Entgegen der Auffassung des Klägers liegen die Voraussetzungen des § 543 Abs. 2 ZPO für eine Revisionszulassung nicht vor. Aus demselben Grund war eine Entscheidung ohne mündliche Verhandlung möglich, § 522 Abs. 2 Nr. 3, 4 ZPO, da eine Einzelfallentscheidung zu treffen war, die auf der Grundlage der bestehenden Rechtsprechung des Bundesgerichtshofs getroffen wird. Mündliche Verhandlung ist nicht geboten, weil die Rechtsverfolgung für die Beklagte keine existentielle Bedeutung hat und das erstinstanzliche Urteil zutreffend begründet ist (§ 522 Abs. 2 S.1 Nr. 4 ZPO; vgl. dazu Bericht und Beschlussempfehlung des Rechtsausschusses des Deutschen Bundestags vom 1. Juli 2011, BT-Drucks. 17/6406, Seite 9). Der Umstand, dass eine einheitliche Entscheidung des Revisionsgerichts in mehreren denselben Sachverhaltskomplex betreffenden Parallelverfahren angestrebt wird, gibt der Sache keine allgemeine, mithin grundsätzliche Bedeutung. Dies gilt auch dann, wenn es sich zwar um eine Vielzahl von Einzelverfahren handelt, es aber nicht ersichtlich ist, dass deren tatsächliches oder wirtschaftliches Gewicht Allgemeininteressen in besonderem Maße berührt (BGH, Beschluss vom 21.11.2018, VII ZR 1/18, Rn. 13, juris, m.w.N.). Es liegt auch kein Fall der Divergenz vor.

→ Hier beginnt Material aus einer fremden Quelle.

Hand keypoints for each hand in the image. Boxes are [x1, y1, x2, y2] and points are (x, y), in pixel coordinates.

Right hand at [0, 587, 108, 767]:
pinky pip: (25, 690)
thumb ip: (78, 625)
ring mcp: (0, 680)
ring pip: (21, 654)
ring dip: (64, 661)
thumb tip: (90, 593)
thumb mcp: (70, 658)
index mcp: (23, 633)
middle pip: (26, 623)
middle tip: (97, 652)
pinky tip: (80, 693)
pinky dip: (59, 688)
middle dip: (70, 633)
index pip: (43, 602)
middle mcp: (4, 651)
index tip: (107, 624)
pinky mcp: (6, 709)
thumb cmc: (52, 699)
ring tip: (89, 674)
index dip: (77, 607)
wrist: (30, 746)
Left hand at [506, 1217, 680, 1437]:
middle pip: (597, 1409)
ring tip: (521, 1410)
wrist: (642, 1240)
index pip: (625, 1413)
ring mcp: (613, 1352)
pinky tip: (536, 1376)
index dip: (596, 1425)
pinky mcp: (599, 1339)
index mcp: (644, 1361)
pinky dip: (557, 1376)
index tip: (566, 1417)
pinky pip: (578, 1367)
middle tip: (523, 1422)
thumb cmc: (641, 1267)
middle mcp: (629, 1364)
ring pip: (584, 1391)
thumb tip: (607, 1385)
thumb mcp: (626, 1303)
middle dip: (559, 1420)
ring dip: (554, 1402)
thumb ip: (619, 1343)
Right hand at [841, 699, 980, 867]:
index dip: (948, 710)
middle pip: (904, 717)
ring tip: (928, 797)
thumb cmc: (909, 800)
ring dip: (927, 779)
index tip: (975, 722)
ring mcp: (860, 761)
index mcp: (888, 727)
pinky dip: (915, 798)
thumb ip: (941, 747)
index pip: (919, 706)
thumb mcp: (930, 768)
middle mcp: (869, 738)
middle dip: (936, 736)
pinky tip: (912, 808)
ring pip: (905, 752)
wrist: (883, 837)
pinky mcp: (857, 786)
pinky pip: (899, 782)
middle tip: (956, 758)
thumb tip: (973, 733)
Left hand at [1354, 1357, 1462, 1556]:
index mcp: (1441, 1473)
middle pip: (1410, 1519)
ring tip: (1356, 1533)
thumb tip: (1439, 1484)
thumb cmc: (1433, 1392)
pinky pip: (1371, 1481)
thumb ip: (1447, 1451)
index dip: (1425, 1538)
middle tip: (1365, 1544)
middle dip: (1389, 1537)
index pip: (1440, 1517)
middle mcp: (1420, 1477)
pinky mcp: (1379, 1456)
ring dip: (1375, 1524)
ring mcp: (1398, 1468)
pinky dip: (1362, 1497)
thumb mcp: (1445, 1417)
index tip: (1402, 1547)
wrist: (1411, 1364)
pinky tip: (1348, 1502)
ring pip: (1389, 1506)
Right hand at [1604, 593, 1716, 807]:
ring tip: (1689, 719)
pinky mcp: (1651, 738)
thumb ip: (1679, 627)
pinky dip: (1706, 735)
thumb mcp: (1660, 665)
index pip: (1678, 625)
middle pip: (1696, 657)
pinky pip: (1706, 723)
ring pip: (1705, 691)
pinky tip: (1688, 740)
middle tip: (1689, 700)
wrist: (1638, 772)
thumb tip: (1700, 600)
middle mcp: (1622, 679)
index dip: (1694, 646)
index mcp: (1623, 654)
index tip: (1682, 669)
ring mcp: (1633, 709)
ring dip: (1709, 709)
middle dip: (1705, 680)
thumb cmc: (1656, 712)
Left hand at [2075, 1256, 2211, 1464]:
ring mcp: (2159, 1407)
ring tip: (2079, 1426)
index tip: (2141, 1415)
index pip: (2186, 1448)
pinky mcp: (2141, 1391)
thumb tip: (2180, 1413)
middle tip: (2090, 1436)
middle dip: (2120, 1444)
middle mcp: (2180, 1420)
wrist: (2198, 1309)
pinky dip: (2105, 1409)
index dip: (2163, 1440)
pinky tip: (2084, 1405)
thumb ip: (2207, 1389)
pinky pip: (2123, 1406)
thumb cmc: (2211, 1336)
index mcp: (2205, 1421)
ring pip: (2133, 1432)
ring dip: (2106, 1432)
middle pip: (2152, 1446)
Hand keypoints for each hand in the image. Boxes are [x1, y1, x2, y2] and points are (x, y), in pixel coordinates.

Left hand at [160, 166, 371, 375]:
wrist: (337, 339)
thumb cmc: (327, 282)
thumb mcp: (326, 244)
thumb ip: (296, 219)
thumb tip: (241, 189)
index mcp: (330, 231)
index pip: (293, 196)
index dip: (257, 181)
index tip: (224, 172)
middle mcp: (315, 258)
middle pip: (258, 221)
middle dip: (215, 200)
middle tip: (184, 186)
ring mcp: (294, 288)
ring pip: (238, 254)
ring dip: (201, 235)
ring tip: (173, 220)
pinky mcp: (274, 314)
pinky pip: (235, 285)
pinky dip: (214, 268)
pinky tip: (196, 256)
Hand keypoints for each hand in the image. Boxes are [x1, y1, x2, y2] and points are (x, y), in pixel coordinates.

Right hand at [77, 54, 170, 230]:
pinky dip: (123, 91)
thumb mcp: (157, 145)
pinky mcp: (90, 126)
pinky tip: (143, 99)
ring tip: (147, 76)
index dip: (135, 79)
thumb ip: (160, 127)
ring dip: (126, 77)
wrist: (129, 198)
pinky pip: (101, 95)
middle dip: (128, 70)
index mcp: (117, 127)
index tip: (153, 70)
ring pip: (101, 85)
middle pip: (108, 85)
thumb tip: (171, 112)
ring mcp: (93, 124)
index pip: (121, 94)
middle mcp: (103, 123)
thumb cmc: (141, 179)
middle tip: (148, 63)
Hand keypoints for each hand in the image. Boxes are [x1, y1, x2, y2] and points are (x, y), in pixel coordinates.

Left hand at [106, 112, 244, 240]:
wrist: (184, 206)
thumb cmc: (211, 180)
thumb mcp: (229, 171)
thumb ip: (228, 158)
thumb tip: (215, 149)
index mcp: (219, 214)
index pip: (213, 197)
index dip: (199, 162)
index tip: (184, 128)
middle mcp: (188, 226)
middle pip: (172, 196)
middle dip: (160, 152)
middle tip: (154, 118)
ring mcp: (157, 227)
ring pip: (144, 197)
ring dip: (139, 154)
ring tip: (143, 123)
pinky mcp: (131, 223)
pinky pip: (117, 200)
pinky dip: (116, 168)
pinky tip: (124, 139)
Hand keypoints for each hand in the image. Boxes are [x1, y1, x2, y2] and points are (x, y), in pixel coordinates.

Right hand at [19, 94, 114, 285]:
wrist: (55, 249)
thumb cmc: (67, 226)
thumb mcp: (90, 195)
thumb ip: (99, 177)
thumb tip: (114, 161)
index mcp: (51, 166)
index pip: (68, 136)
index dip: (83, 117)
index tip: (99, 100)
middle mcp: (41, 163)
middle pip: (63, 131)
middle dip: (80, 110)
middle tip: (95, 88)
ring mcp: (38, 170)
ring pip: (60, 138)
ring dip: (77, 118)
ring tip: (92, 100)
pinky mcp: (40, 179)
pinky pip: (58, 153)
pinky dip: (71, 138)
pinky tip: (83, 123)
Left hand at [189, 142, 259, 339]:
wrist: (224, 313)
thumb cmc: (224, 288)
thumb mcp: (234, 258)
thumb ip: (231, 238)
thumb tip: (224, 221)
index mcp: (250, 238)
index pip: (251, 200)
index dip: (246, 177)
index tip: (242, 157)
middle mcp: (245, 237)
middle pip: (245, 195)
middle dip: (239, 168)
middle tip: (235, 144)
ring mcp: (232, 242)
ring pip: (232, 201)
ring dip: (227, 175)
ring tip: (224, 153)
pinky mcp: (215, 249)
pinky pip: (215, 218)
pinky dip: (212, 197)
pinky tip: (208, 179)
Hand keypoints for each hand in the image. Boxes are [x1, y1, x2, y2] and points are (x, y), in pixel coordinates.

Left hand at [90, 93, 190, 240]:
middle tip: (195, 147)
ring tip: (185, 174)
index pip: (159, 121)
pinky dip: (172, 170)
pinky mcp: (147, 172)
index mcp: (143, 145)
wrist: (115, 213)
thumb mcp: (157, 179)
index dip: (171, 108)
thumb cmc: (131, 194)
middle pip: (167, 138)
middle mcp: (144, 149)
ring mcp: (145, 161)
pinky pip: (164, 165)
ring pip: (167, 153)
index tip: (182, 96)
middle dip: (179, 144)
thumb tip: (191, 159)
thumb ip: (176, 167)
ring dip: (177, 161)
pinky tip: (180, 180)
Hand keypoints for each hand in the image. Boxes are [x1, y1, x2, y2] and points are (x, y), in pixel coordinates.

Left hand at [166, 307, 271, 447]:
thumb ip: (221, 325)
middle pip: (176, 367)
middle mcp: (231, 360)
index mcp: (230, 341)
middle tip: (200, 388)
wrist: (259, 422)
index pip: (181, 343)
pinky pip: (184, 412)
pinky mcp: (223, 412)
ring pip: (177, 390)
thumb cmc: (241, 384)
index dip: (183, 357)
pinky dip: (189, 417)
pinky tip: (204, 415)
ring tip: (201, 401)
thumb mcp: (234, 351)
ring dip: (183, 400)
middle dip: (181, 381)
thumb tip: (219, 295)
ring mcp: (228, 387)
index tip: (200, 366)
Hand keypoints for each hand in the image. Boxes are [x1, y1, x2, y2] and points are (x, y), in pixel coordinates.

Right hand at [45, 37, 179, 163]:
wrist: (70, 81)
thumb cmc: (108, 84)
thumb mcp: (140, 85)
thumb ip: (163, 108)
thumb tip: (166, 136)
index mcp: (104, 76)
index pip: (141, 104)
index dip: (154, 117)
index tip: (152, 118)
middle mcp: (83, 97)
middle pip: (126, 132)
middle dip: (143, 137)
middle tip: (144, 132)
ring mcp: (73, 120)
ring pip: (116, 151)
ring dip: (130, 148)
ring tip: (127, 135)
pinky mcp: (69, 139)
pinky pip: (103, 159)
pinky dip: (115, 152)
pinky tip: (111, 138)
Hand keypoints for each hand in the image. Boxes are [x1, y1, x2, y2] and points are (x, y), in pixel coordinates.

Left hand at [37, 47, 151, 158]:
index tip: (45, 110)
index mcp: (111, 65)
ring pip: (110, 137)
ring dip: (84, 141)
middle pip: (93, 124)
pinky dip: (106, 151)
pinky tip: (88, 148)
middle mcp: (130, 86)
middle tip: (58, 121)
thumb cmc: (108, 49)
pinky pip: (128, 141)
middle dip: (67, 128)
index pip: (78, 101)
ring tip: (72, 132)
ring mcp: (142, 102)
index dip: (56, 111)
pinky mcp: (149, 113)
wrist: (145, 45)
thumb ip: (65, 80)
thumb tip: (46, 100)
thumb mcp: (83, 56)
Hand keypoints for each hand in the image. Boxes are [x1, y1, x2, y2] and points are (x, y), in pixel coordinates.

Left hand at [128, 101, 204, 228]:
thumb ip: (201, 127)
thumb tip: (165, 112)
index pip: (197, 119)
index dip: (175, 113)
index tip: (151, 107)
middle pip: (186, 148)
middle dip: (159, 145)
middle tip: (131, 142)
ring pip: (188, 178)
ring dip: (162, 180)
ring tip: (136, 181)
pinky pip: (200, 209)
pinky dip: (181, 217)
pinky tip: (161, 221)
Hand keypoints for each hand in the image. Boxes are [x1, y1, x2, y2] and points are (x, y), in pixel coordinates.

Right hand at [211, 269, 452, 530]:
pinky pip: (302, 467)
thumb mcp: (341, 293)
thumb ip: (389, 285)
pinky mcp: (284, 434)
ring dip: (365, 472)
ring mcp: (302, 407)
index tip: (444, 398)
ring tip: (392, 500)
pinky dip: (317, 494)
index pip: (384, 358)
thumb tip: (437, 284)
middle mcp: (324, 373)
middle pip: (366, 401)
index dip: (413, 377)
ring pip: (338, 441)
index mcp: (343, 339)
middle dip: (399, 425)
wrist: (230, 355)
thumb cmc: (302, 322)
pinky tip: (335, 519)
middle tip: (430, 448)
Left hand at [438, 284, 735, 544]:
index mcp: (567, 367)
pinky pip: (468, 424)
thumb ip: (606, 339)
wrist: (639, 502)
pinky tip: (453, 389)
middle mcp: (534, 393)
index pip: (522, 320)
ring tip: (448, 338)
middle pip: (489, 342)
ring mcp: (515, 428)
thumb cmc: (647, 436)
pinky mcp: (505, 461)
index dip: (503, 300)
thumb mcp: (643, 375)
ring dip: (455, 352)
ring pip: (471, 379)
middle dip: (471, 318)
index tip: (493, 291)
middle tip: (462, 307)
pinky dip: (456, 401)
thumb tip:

Die Revision ist zur Sicherung der Einheitlichkeit der Rechtsprechung wegen Divergenz zuzulassen, wenn in der Entscheidung des Berufungsgerichts ein abstrakter Rechtssatz aufgestellt wird, der von einem in anderen Entscheidungen eines höheren oder eines gleichgeordneten Gerichts aufgestellten abstrakten Rechtssatz abweicht. Eine solche Abweichung ist nicht ersichtlich (vgl. BGH, Beschluss vom 28.06.2016, II ZR 290/15, Rn. 7, juris m.w.N.). Etwa die im Schriftsatz vom 06.11.2019, S.4 zitierte Entscheidung des OLG Hamm v. 10.9.2019, 13 U 149/18 geht von einem völlig anderen Sachverhalt aus; dort war der Senat davon überzeugt, dass die Klägerin bei ihrem Kauf am 28.11.2016 nichts davon wusste, dass der erworbene VW Beetle vom Abgasskandal betroffen war. Etwaige Hinweise oder Äußerungen anderer Oberlandesgerichte in deren Sitzungen lösen keine Divergenz aus.